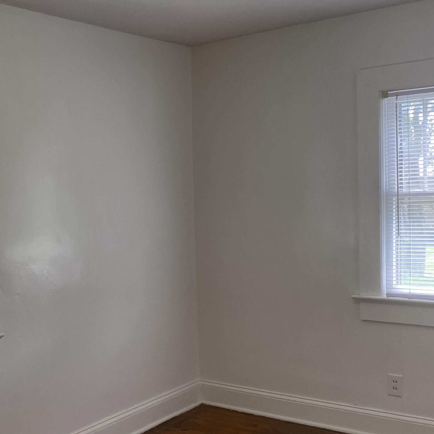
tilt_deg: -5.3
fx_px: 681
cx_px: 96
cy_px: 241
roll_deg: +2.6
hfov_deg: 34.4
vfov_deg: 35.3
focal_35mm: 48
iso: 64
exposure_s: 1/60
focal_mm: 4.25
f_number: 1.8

==============================

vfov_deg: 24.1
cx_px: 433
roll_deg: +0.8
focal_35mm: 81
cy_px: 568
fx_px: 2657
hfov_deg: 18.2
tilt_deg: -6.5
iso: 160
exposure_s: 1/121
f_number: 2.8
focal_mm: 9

==============================

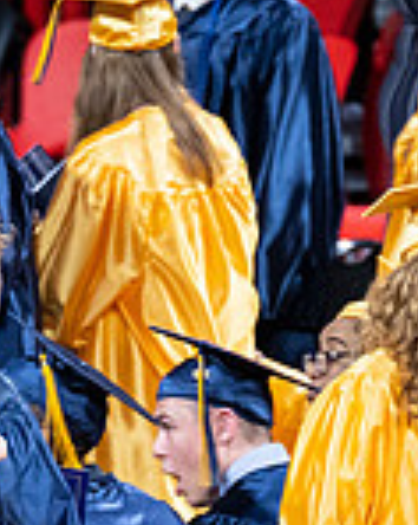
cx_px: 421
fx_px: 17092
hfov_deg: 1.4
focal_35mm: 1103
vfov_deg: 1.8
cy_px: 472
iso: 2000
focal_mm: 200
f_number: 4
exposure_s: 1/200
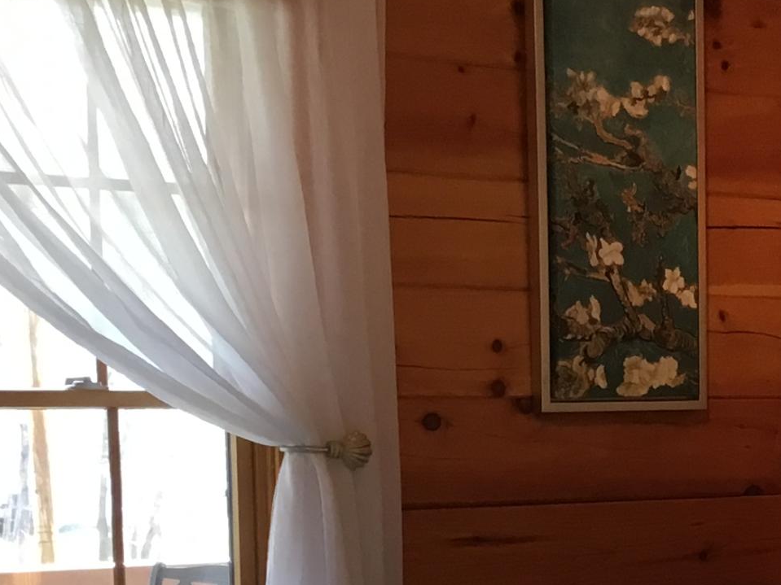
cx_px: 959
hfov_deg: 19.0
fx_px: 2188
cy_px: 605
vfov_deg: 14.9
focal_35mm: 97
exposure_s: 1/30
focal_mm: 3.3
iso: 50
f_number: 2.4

==============================

| Assignment |
Only one stretch of the data above is needed. Restate it word for word, from the line containing "hfov_deg: 19.0" through the line containing "f_number: 2.4", both ends included.

| Response to this task |
hfov_deg: 19.0
fx_px: 2188
cy_px: 605
vfov_deg: 14.9
focal_35mm: 97
exposure_s: 1/30
focal_mm: 3.3
iso: 50
f_number: 2.4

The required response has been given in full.